Grinex Exchange Suspends Activities Following $13 Million Cyber Attack Allegedly Backed by State

A prominent cryptocurrency exchange, Grinex, which was popular among Russian users seeking to circumvent sanctions, has halted its operations after reporting a significant cyber attack that resulted in the theft of approximately 1 billion rubles, equivalent to $13 million. The exchange, which is headquartered in Kyrgyzstan, announced the breach via its Telegram channel and an official statement on its website, suggesting that the attack was likely perpetrated by state-sponsored actors from 'unfriendly states' due to the high level of coordination and technical expertise involved.
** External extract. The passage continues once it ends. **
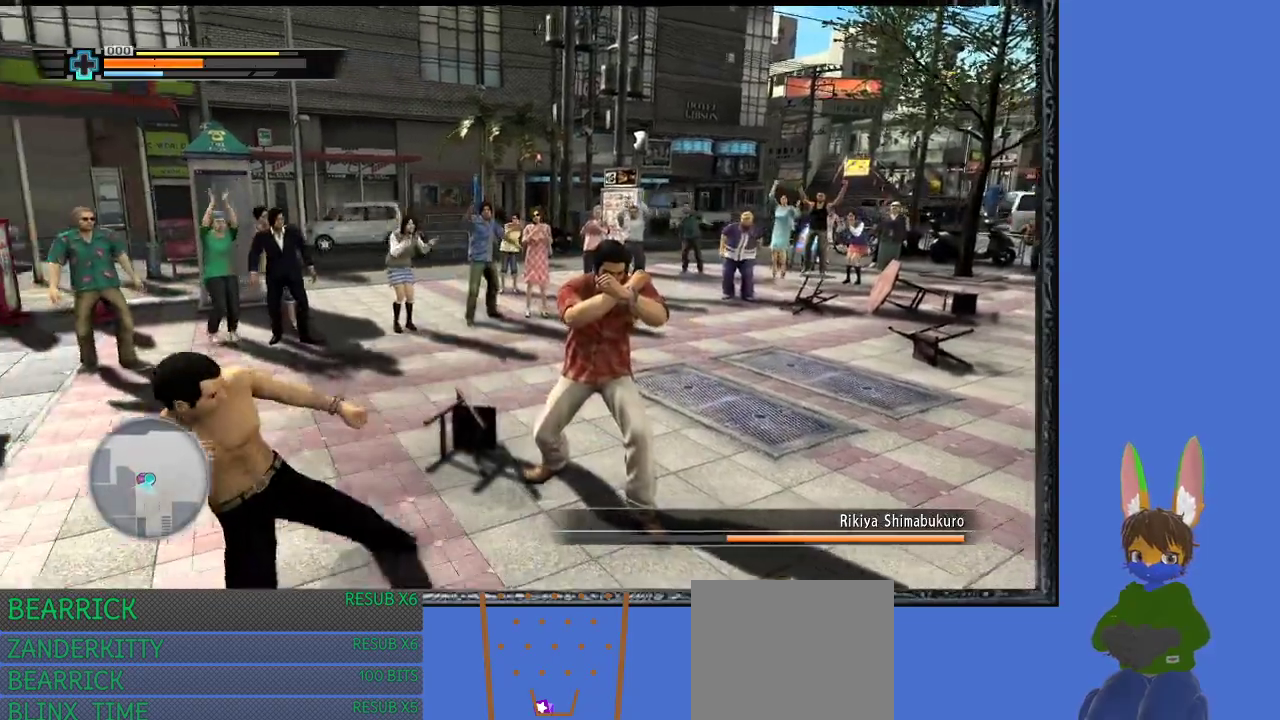
{"buttons": [], "left_stick": "right", "right_stick": "center", "events": [[200, "L1", "up"], [233, "left_stick", "right"]]}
According to Grinex, the digital evidence and nature of the attack imply an unprecedented level of resources and technology, typically available only to state-backed structures. The exchange stated that preliminary data indicate the attack was deliberately coordinated to damage Russia's financial sovereignty. Grinex, originally known as Garantex, was itself subject to sanctions imposed by the US, UK, and EU last year, with officials in Washington accusing the platform of assisting users in evading restrictions through a ruble-backed stablecoin called A7A5. This token enabled cross-border transactions when Russia's access to the Swift inter-bank messaging system was suspended following the country's invasion of Ukraine. After being shut down, the platform re-emerged as Grinex. The temporary suspension of trading activities has left users unable to access their funds while the company conducts an investigation. Additionally, access to its Moscow office has been restricted. Grinex has released a list of 54 affected wallet addresses and the corresponding drained amounts, with most of the stolen funds being in the form of USDT on the TRON blockchain.